Income inequality a child of the ’70s

Re: Gap between rich and poor is not a new development, Letters, June 14.

To the Editor,

Re: Gap between rich and poor is not a new development, Letters, June 14.

I find it interesting how Jim Corder in one breath admits he is not an economist, and with his next breath, tells us income inequality has been widening since the 1930s.

An odd way to convince people.

His statement though, is wrong, dead wrong.

The income gap has not been widening since the 1930s, it’s only been widening since the 1970s. At the end of the Second World War and with the creation of social safety nets in the west, the income gap was much smaller. Home ownership was up, tuition was low, and jobs were aplenty. These were the days of Leave It To Beaver, Johnny Carson, and the rise of the middle-class.

This trend continued until the mid-1970s when it was reversed by a fantastic idea: neo-liberal economics.

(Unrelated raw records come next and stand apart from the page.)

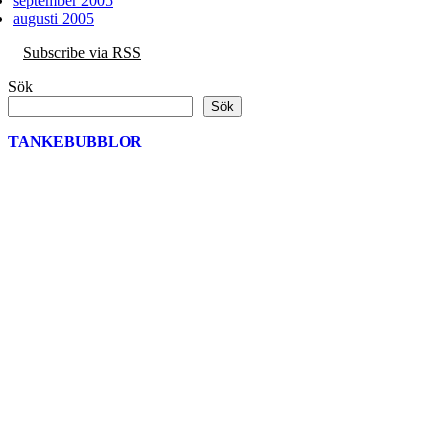
september 2005
augusti 2005
Subscribe via RSS
Sök
Sök
TANKEBUBBLOR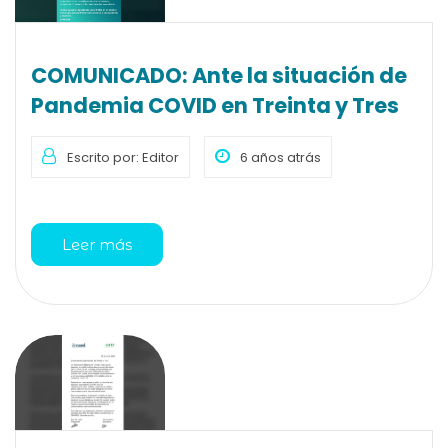
COMUNICADO: Ante la situación de
Pandemia COVID en Treinta y Tres
Escrito por: Editor
6 años atrás
Leer más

Yes, the same word spewed by those very “students” and “protesters” and “environmentalists” who Corder fears most. The same word spewed by those damn progressives.

But in the mid-1970s, as soon as the taxes were lowered and the regulations axed and the unions busted, the income gap began to increase – and continues to do so today.

Today, much like the during the Great Depression, the invisible hand of the market is dominated by the greedy hands of the super rich, who capitalize on deregulated markets to increase their already mountainous piles of wealth. Wealth that never trickles down.

Unlike Corder suggests, we should not “emulate them.”

Like the “students” and “protesters” and “environmentalists” suggest, markets should be sufficiently regulated so those who barely make dust can have a fair shake at a decent life. A life that’s more equal.